Source: FanGraphs
Well, at least the Yankees showed some Fighting Spirit in Sunday’s game. They very nearly rallied to erase an early 7-0 deficit — they brought the winning run to the plate in the ninth! — but ultimately could not finish the comeback. Alas. The final score as 7-6 Rangers. The Yankees have lost ten of their last 12 games now, yet somehow remain in first place in the AL East. The Red Sox can’t be too happy about that. Anyway, let’s recap with bullet points because it’s Sunday:
- Small Mike: It is becoming increasing clear Michael Pineda’s strong start to the season was nothing more than a classic Michael Pineda hot streak that happened to occur at the start of the season. Nothing’s really changed. He allowed three runs in the first inning Sunday afternoon, including a two-out two-run homer to Adrian Beltre, then he gave up three more in the second, all on a two-out three-run homer by Shin-Soo Choo. Here are his slider locations. Hanger city. Pineda finished the afternoon with seven runs allowed in four innings. He’s allowed at least five runs in three of his last five starts.
- Four-Run Rally: All praise the obstruction rule. Nick Martinez struck out Austin Romine for the third out of the fifth inning, but the ball got away from catcher Jonathan Lucroy, and Martinez got in Romine’s way as he ran to first on the wild pitch. Romine beat the throw to first anyway, but the official call was obstruction on Martinez. Romine would have been awarded first anyway. That kept the inning alive for Aaron Judge and Gary Sanchez. Judge stroked a run-scoring single to center, then Sanchez followed with a three-run dinger into Monument Park. Suddenly a seven-run deficit became a three-run deficit. Hmmm.
- Two More Runs: The comeback got serious in the seventh inning. Ronald Torreyes smacked a solo home run to get the Yankees to within 7-5 — the best part? Didi Gregorius picked up Judge to he could high-five Torreyes (video) — then two two-out walks set up Gregorius for a run-scoring single to right. Unfortunately, Sanchez got thrown out going first-to-third on the single to end the inning. Third out at third base down a run? Yuck. The Yankees couldn’t do anything after Chase Headley’s leadoff double in the eighth, then Sanchez struck out with Judge on first base to end the game in the ninth. Bah. At least the offense showed some life. Haven’t seen much of that lately.

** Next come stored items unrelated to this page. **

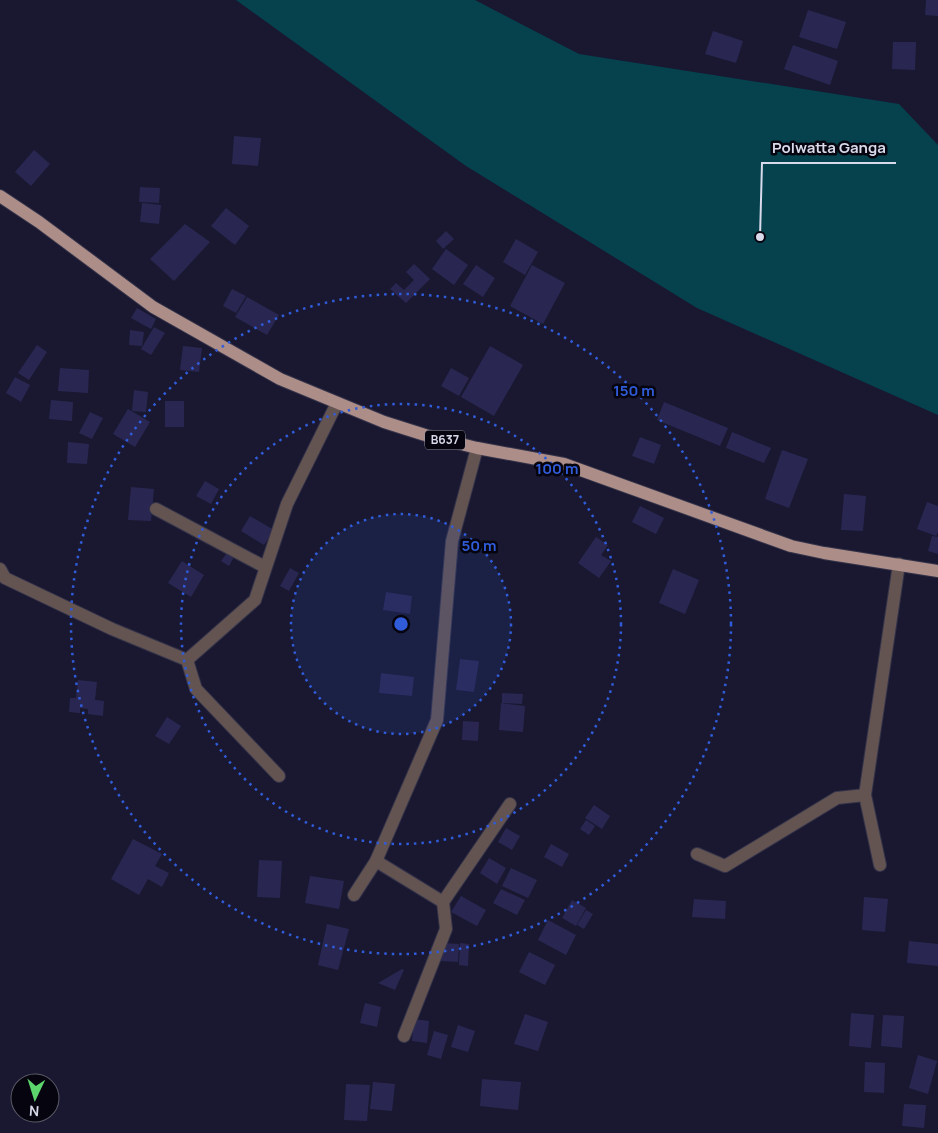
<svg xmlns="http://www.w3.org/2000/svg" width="938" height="1133" viewBox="0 0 938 1133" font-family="Manrope,sans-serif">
<rect width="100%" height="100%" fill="#191830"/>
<!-- water -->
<polygon fill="#05424e" points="236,0 475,0 579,54 899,104 938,145 938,415 697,308 466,166"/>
<!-- building -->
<g fill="#292751">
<polygon points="926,0 938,0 938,16 925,15"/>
<polygon points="808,10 846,22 837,49 799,37"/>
<polygon points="713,31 743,41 736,63 705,54"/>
<polygon points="893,42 916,42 915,70 892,69"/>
<polygon points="793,45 838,61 830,85 784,69"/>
<polygon points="234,136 261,138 258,166 232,164"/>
<polygon points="34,150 50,164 31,186 15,172"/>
<polygon points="140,187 160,188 159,203 139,202"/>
<polygon points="142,203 161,205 159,224 140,222"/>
<polygon points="226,208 249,226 235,245 211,226"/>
<polygon points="185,224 210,242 174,281 150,259"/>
<polygon points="446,231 454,239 443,249 436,241"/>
<polygon points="516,239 538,252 525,275 503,262"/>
<polygon points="446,249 468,265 454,285 432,269"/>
<polygon points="414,264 430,279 406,303 390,289 396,283 404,290 414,280 406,272"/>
<polygon points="476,265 495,278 483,297 463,284"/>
<polygon points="532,265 565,283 543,324 510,306"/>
<polygon points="232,289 246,296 236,313 223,306"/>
<polygon points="247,297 279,315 267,335 235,317"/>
<polygon points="137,308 156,319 151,329 131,318"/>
<polygon points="154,327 165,333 151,355 141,349"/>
<polygon points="130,330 144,332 142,346 129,345"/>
<polygon points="37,345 47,352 29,380 18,373"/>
<polygon points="183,346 202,348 199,372 180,370"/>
<polygon points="490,346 523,365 494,416 461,397"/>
<polygon points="60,368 89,370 88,393 58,391"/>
<polygon points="451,368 469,378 459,396 441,386"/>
<polygon points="15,377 30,385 21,402 6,393"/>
<polygon points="134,390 148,392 146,412 132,411"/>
<polygon points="51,400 73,402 72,421 49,419"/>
<rect x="165" y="401" width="19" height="26"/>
<polygon points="664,402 728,428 720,446 657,420"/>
<polygon points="128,409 150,422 135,447 113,434"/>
<polygon points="90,412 103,418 92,439 79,433"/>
<polygon points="732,432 771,448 764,463 726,448"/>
<polygon points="640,437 661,445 654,464 632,456"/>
<polygon points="68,442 89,444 87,464 67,463"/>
<polygon points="782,450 808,459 789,508 765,499"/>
<polygon points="205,481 219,489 211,504 196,496"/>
<polygon points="131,487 154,489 151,521 128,520"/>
<polygon points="844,494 866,496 863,531 841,530"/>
<polygon points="927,502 938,506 938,532 936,536 917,529"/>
<polygon points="640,506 664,518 656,534 632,522"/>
<polygon points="250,516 274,530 264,545 241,531"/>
<polygon points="932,536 938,537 938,554 928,551"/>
<polygon points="596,537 608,545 601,555 611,561 599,578 578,563"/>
<polygon points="227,553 234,557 229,566 221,561"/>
<polygon points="182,561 204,575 191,597 168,583"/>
<polygon points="290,568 299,573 289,591 280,586"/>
<polygon points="673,569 699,580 685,614 659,603"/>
<polygon points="386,592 412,596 410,614 383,610"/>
<polygon points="460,659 479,661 474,692 456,690"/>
<polygon points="381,673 414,677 412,696 379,693"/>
<polygon points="78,680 97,682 95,700 104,701 103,716 88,714 88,709 80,708 80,713 69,712 70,698 76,698"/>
<polygon points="502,693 523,694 522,704 502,703"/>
<polygon points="501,703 525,706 523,732 499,730"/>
<polygon points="167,717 181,726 169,744 155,736"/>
<polygon points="463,721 479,722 478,741 462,740"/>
<polygon points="594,805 610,816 602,829 585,818"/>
<polygon points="586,820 595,826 589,835 580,829"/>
<polygon points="506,828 520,836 512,850 498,842"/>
<polygon points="133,839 162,854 155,866 169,873 162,887 148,879 139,895 111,879"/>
<polygon points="551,844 569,854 562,867 544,857"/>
<polygon points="489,858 506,868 497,884 480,873"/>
<polygon points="259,860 282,861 280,898 257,897"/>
<polygon points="511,868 537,880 528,898 502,886"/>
<polygon points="310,876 344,881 339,909 305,903"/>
<polygon points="501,889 525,900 517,915 493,903"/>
<polygon points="461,896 486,910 477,926 451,912"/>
<polygon points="864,897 888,899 885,932 862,930"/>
<polygon points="694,899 726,901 725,919 692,917"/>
<polygon points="572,900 586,908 576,926 562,918"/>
<polygon points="586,910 593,914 584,929 577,925"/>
<polygon points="548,920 576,935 566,955 538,940"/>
<polygon points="327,924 349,929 338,970 318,965"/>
<polygon points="909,941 938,944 938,966 907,963"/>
<polygon points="443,943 459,944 458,962 441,961"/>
<polygon points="460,943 469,944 468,966 459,965"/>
<polygon points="529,952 555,965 545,985 519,972"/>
<polygon points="402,969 404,970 395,990 378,983"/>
<polygon points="365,1003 381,1007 377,1027 360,1023"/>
<polygon points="851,1013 874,1015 871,1048 849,1046"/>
<polygon points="525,1014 548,1022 538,1051 514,1044"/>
<polygon points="883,1015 904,1016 902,1048 881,1046"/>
<polygon points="414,1019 429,1021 427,1043 412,1041"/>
<polygon points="458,1025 475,1031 468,1052 451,1047"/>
<polygon points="434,1031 448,1035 441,1059 427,1055"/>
<polygon points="918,1055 937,1061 928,1094 909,1088"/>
<polygon points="865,1062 885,1063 884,1093 864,1092"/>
<polygon points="482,1079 521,1082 518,1110 480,1106"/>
<polygon points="373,1082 395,1084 392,1111 370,1109"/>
<polygon points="346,1084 370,1085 367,1121 344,1120"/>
<polygon points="904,1104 926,1105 924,1128 902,1126"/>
</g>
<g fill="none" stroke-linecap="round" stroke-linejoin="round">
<defs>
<g id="minor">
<polyline points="156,509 265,567"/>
<polyline points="0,569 5,578 112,629 187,660"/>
<polyline points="187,660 255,600 287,504 337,403"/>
<polyline points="187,660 196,689 279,776"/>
<polyline points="697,854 725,866 837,798 865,795"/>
<polyline points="376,861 443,902"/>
<polyline points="880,865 865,795 899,564"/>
<polyline points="354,895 376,861 437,720 452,541 477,448"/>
<polyline points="404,1036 446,929 443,902 510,804"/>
</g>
<polyline id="primary" points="0,196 39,222 153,307 280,379 384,422 425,435 477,448 564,464 791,546 824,553 938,571"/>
</defs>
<!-- minor casing -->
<use href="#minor" stroke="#34334a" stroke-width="14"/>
<!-- primary casing -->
<use href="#primary" stroke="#34334a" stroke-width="14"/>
<!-- minor -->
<use href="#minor" stroke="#635452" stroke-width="12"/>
<!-- primary -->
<use href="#primary" stroke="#ac8d88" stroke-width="12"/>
</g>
<!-- distance rings -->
<circle cx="401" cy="624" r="110" fill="#305cda" fill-opacity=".12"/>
<g fill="none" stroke="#305cda" stroke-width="2.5" stroke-dasharray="2.5 5">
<circle cx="401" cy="624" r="110"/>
<circle cx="401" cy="624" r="220"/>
<circle cx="401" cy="624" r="330"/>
</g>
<g text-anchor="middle" stroke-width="5" stroke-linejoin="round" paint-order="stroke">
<!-- shield labels -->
<rect fill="#06050f" stroke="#9999a8" stroke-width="1" x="425" y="430.5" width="40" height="19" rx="4"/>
<g font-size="12" font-weight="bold" fill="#d8d9ea">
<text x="445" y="444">B637</text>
</g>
</g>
<circle cx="401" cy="624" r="8" fill="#305cda" stroke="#06050f" stroke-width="2.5"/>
<g font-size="15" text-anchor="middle" font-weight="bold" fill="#305cda" stroke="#06050f" stroke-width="5" stroke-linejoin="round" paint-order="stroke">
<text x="634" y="396">150 m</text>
<text x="557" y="474">100 m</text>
<text x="479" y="551">50 m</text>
</g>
<!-- callouts -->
<path fill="none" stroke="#d8d9ea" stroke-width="2" d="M760 237L762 163H896"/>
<circle fill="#d8d9ea" stroke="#06050f" stroke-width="2" cx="760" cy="237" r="5"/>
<g font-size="15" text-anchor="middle" font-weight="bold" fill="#d8d9ea" stroke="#06050f" stroke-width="5" stroke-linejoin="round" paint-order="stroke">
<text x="829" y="153">Polwatta Ganga</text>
</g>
<!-- north arrow -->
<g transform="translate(35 1098) rotate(184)"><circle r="24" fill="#06050f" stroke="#5a5a67"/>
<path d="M0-4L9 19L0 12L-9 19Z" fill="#5cd56d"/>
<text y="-8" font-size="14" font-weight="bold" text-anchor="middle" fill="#d8d9ea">N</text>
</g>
</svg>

- The Unsung Heroes: Shout out to the bullpen for making the comeback attempt possible. Tyler Webb (one inning), Chad Green (two innings), Dellin Betances (one inning), and Aroldis Chapman (one inning) combined for five zeroes after Pineda was removed. Two hits, two walks, seven strikeouts in those five innings. The bullpen has been pretty terrible the last two weeks or so. They did the job Sunday though. They gave the offense a chance to get back in the game. The bats just ran out of innings.
- Leftovers: Aaron Hicks left the game with an oblique injury and is heading to the disabled list … Starlin Castro was not available after receiving a cortisone shot in his wrist … Judge (two singles, two walks) reached base four times and Headley (two singles, double) reached three times … the Yankees had 14 baserunners and did go 3-for-6 with runners in scoring position … Judge stretched his on-base streak to 27 games. That’s the longest by a Yankee since Derek Jeter had a 36-gamer in 2012. The last Yankee rookie with an on-base streak that long was Gil McDougald in 1951. He did it in 29 straight.
Here are the box score, video highlights, and updated standings. Don’t miss our Bullpen Workload page either. The Yankees are now heading to Chicago for the second time this season. They swept the Cubs earlier this year and they’ll look to sweep the White Sox this week. It’s a four-game series. Lefties Jordan Montgomery and David Holmberg are Monday night’s scheduled starting pitchers.